An Editor’s Confession: I’m the Source of ‘Slow Bleed’ - Politico.com
In retrospect, it probably has already occurred to Murtha and his supporters that from a public relations perspective, “slow-bleed” was not the most winning description. How could they have been so stupid?

That’s where I come in. “Slow bleed” is my phrase. Murtha had nothing to do with it. Neither did John Bresnahan, the reporter whose name was on the Politico story in which the “slow-bleed strategy” made its debut.

If you Google “slow bleed” and “Murtha,” you get nearly 200,000 hits. Nexis recorded more than a hundred stories in the days after Bresnahan’s article that used the phrase “slow bleed.”
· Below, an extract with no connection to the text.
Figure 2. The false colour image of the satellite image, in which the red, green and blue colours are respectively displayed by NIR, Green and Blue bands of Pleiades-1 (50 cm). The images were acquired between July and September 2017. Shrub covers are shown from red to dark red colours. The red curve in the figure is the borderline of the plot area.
“Slow bleed” was featured on CNN and on the editorial page of The Wall Street Journal. My former newspaper, The Washington Post, used the phrase the other day as if it were an established part of Washington lexicon, needing neither attribution nor explanation. “Slow bleed” also played a starring role in a parade of House floor speeches by Republicans denouncing Democrats, and in a fundraising letter from Republican National Committee Chairman Mike Duncan. “Slow-bleed is exactly the right name for this incredibly irresponsible and dangerous strategy,” he wrote.
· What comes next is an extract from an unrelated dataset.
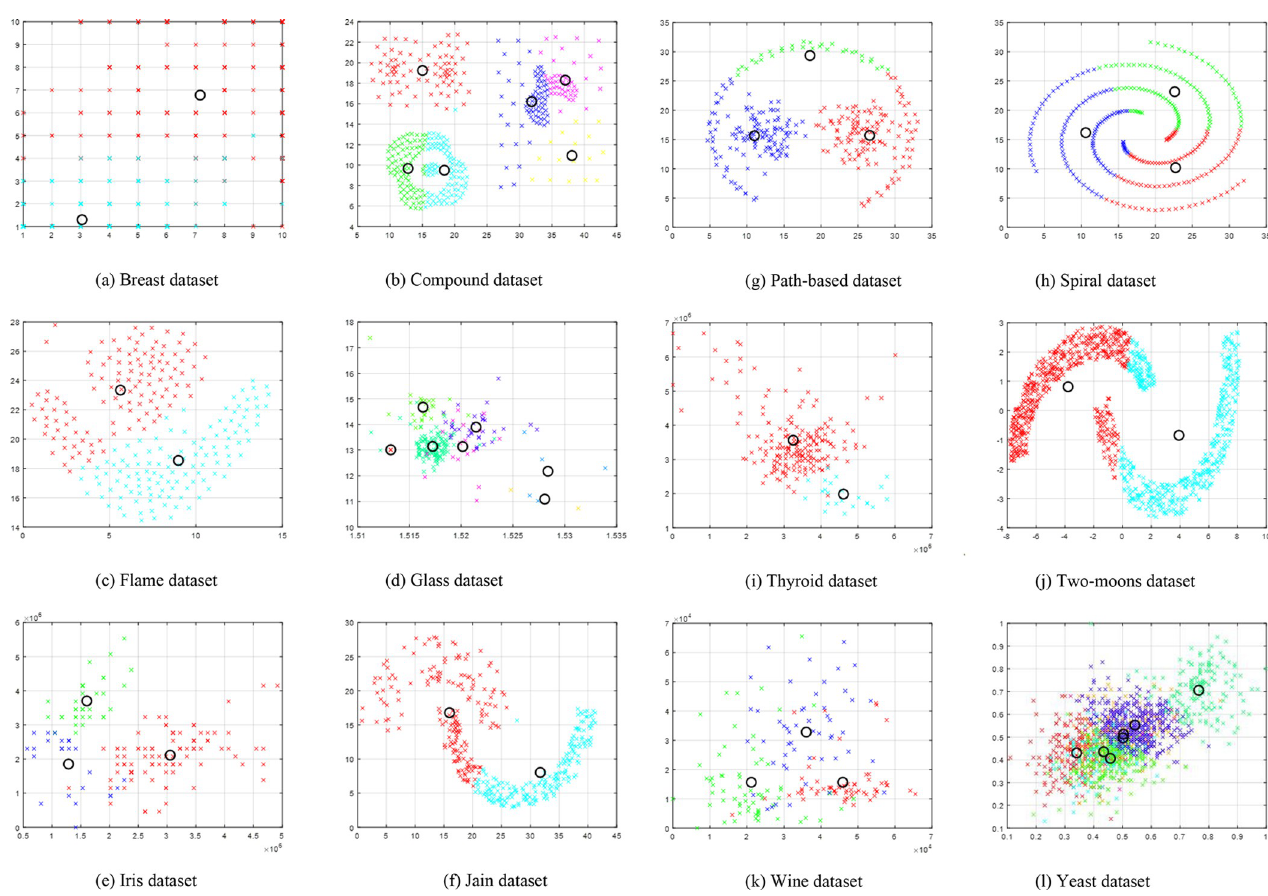
Fig 3. Clustering illustration of hybrid SOSK-means for the listed datasets using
Like many others who weighed in, Duncan incorrectly stated that “slow-bleed” was the name that Democrats were using to describe their strategy.

Here is where remorse kicks in. As happens all the time in journalism, this was a decision — made on the fly and under deadline — that I would have taken back in the morning. It is Murtha’s job to defend his own policies. But I’d prefer not to hand his opponents ammunition in the form of evocative but loaded language.

So that is the process of social negotiation of the framing. However, there’s an even juicier description of a reflected cognitive process of blending. The author contrasts two texts - submitted and edited (for clarity and snappiness) and the newsrooms’ reactions to them:

[Originally submitted text:] “Even as the House begins debate on a resolution opposing President Bush’s plan to send 21,500 more U.S. combat troops to Iraq, leading anti-war groups are preparing a multi-million dollar TV ad campaign and grassroots lobbying blitz designed to pressure vulnerable incumbent lawmakers to end their support for the war.”

VandeHei and I read the article and were impressed by the detail of Bresnahan’s reporting. But, as editors always do, we had our quibbles. Like the lead paragraph: Too bulky, and too bland. The story was a good bit better than the introduction.

We rushed the patient to the operating table for emergency surgery. With VandeHei hovering over my shoulder, this is what I came up with:

“Top House Democrats, working in concert with anti-war groups, have decided against using congressional power to force a quick end to U.S. involvement in Iraq, and instead will pursue a slow-bleed strategy designed to gradually limit the administration’s options.”

But here’s the really exiting stuff where the complex negotiation of the metaphoric structuring of the frame really happens. The editor reflects and defends:

That is not exactly prize-winning prose, but it seemed a little snappier to us — and more on point. Please note the context: What is slowly bleeding away is the administration’s political support to keep fighting the war. Republicans pounced on the phrase because of the ease with which that context could be shorn away, to give the impression that what Democrats were slow-bleeding were the bodies of troops in Iraq.

The simultaneous mapping between bleeding bodies and bleeding support is allowed by the underspecification of mappings which is a central feature of the process of blending (I must have mentioned the code switching or Necker cube analogies elsewhere).